In: Proc. 31-st Annual Hawaii Int. Conf. on System Sciences; Vol. 7: Software Technology Track, 6-9 January 1998, Kohala Coast, HI, pages 723-732. 1998.

Abstract: For the modeling of large and complex systems of business processes, a flow oriented, graphical framework based on Petri nets has emerged, taping the potentials of a qualitative and a quantitative analysis based on one and the same model. For the qualitative analysis of business process models (BPMs), representing realistically sized enterprise organizations, traditional evaluation techniques (like discrete event simulation) tend to become practically intractable. To be able to cope with very complex models, a distributed execution mechanism based on the timed warp distributed simulation protocol has been developed. A corresponding software tool was implemented based on the MPI communication library, thus portable to almost any distributed or parallel computing platform. In case studies performed on a 134 node Meiko CS-2 multiprocessor investigating real and hypothetical business organizations, the results demonstrate that parallel/distributed simulation techniques make the execution of very large models feasible: in situations where the simulation model has reached a complexity prohibitive to an execution on a single processor (e.g., due to memory constraints), the decomposition into smaller submodels to be executed on a parallel processor or a network of workstations remains the only means to get the simulation done.

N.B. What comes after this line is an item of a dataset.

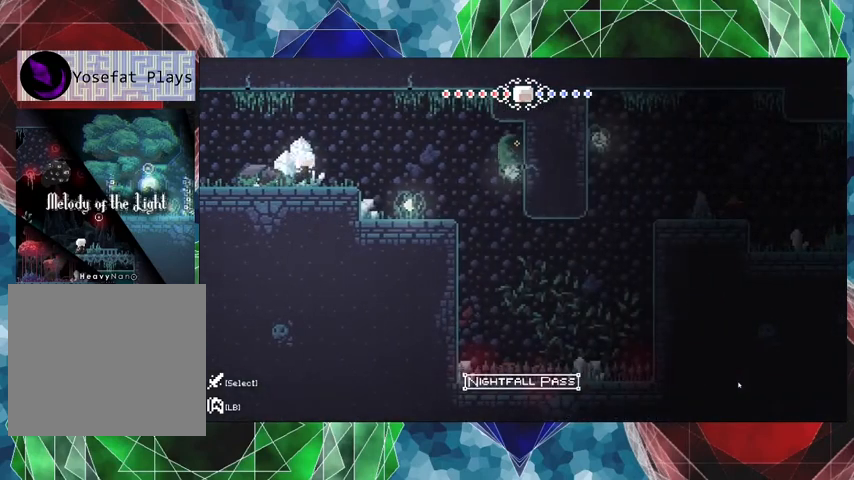
{"buttons": ["DPAD_RIGHT"], "left_stick": "center", "right_stick": "center", "events": []}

As such, a whole new class of (complex) BPM simulations becomes practically tractable, and traditional simulations can be accelerated dramatically. As an example, a BPM of a document flow system comprising 64 offices with an average of 1000 documents per office gains a 250 to 300 fold acceleration of the overall execution speed using 32 processors of the CS-2.

Keywords: Petri nets, business process models, distributed systems.